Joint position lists
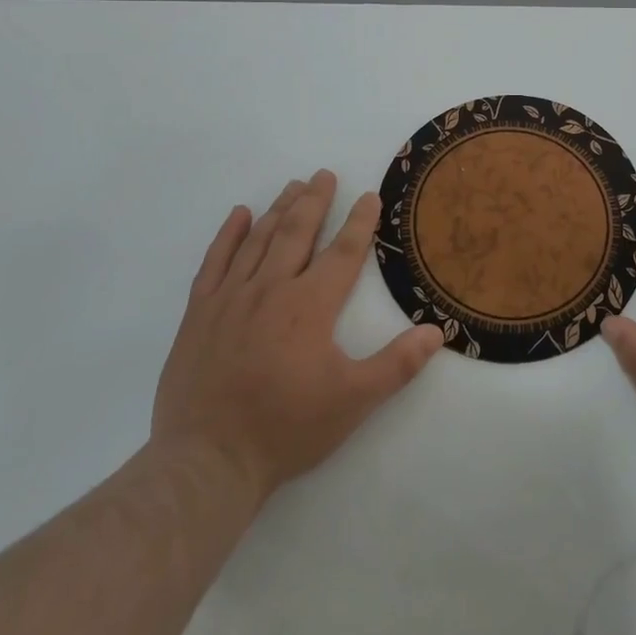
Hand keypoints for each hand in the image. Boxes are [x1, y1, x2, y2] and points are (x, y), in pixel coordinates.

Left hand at [151, 170, 443, 506]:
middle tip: (324, 174)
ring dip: (278, 209)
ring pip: (258, 240)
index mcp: (310, 306)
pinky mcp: (199, 313)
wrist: (207, 460)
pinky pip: (213, 262)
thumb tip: (436, 331)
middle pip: (297, 233)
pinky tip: (238, 215)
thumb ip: (397, 364)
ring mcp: (230, 298)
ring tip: (293, 185)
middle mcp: (271, 289)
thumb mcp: (353, 401)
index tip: (369, 195)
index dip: (360, 222)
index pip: (343, 252)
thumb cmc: (286, 428)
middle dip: (315, 201)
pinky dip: (227, 235)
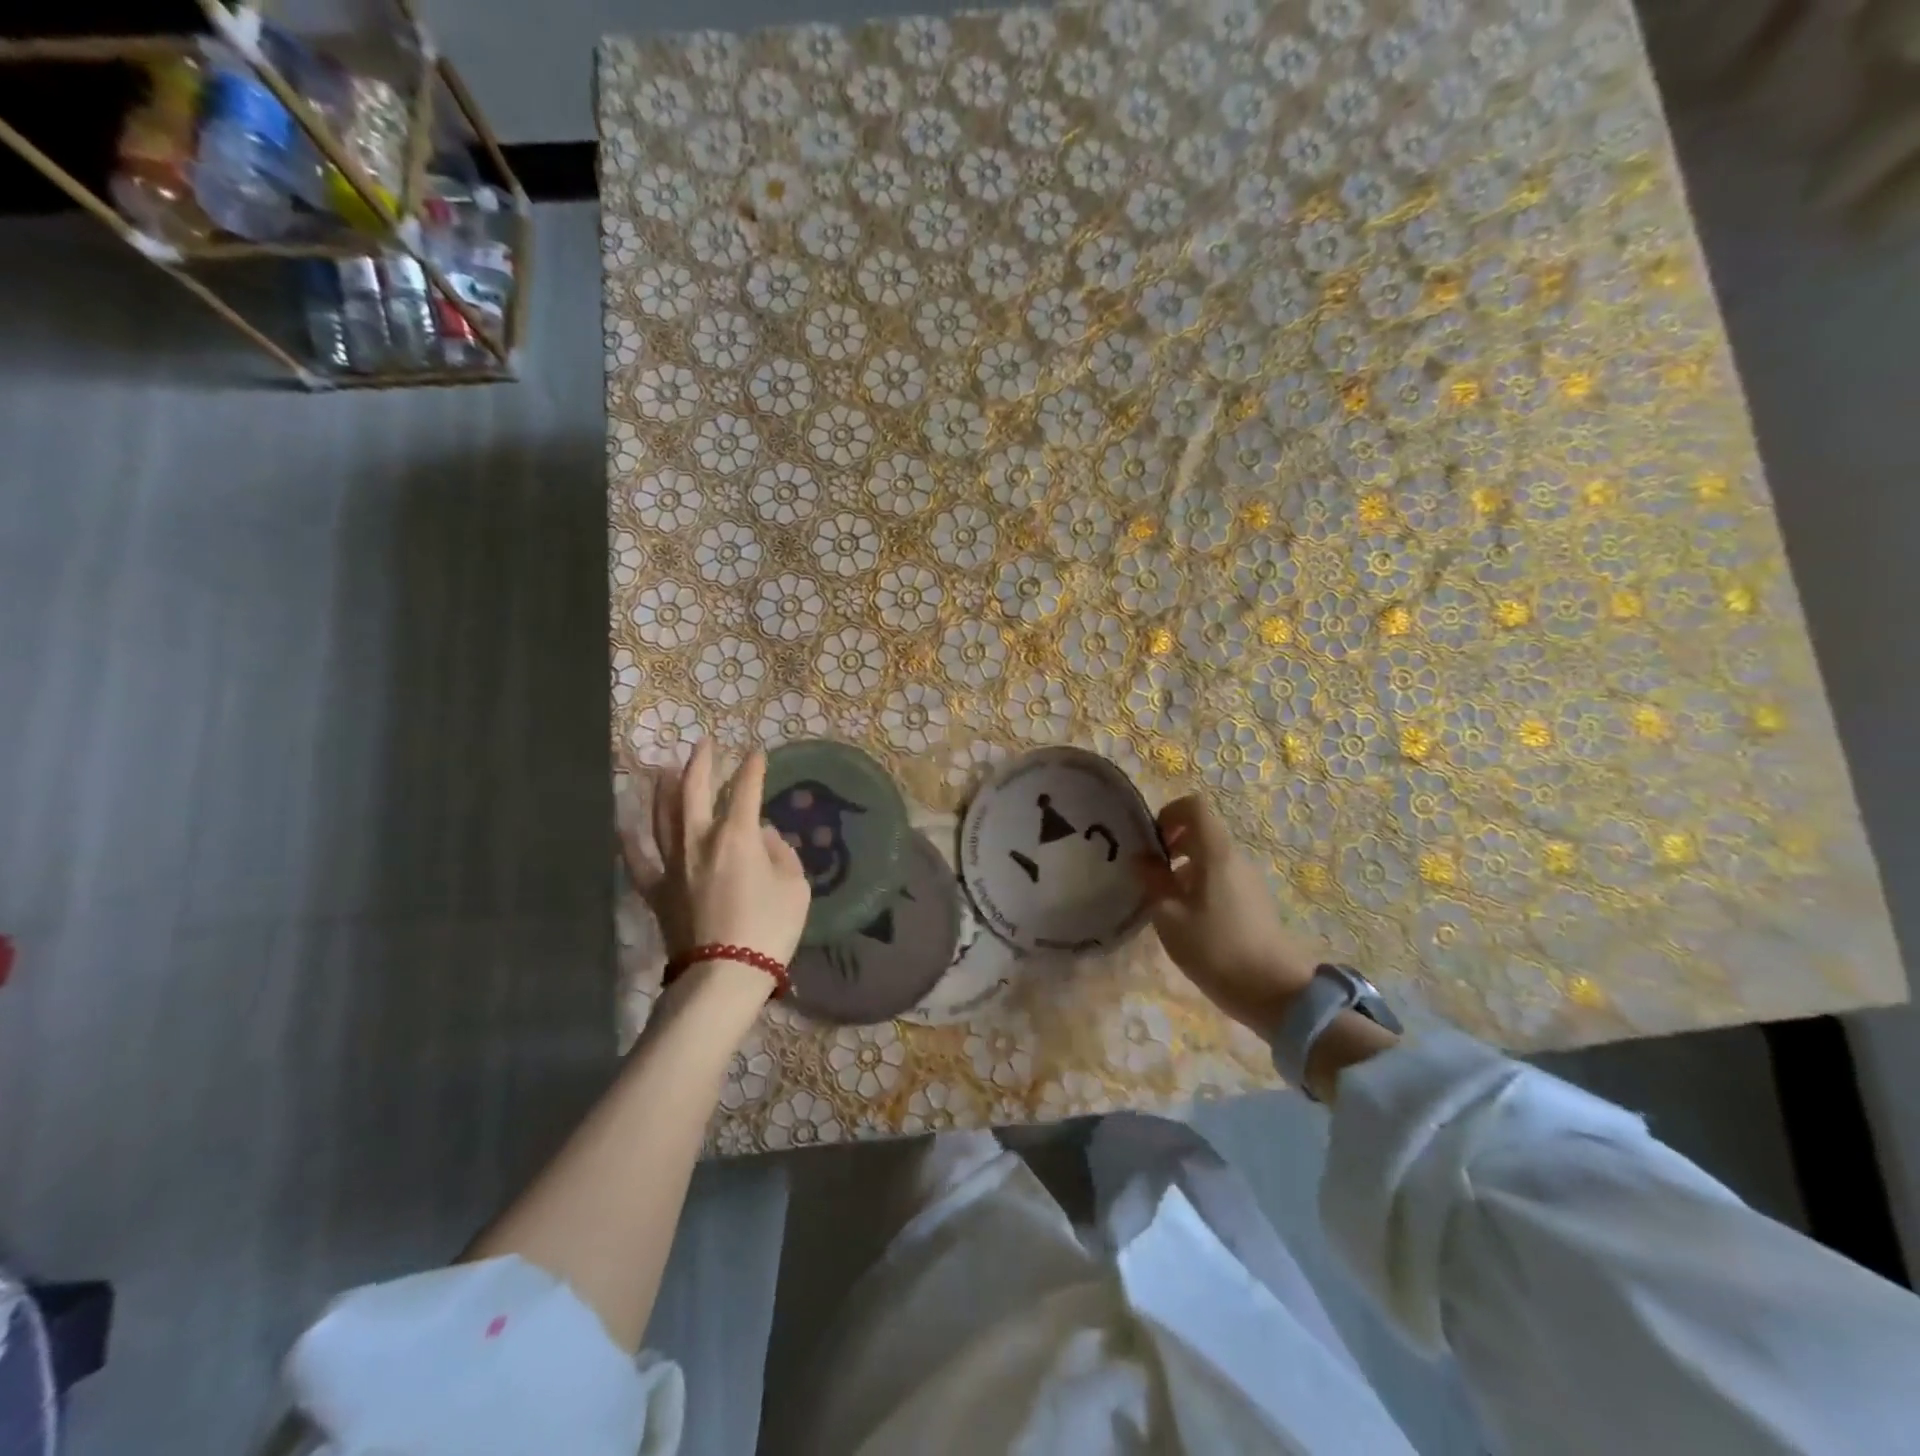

__WHAT YOU HAVE TO DO__
What is needed is a word-for-word copy of the records above, excluding pictures.

__ANSWER FOR THE TASK__
Hand keypoints for each hand in the image. Boxes are [x1, y1, x2, y2] and points are (x, y), in pixel coordinates.

Left hand at [151, 170, 443, 506]:
middle tip: (324, 174)
ring dip: (278, 209)
ring pip: (258, 240)
index mcp: (310, 306)
pinky mcp: (199, 313)
wrist: (207, 460)
pinky pip: (213, 262)
thumb tip: (436, 331)
middle pip: (297, 233)
pinky tip: (238, 215)
thumb ip: (397, 364)
ring mcp: (230, 298)
ring tip: (293, 185)
middle mcp: (271, 289)
thumb mcp: (353, 401)
index tip: (369, 195)
index dip: (360, 222)
index pip: (343, 252)
thumb cmc: (286, 428)
middle dip: (315, 201)
pinky dip: (227, 235)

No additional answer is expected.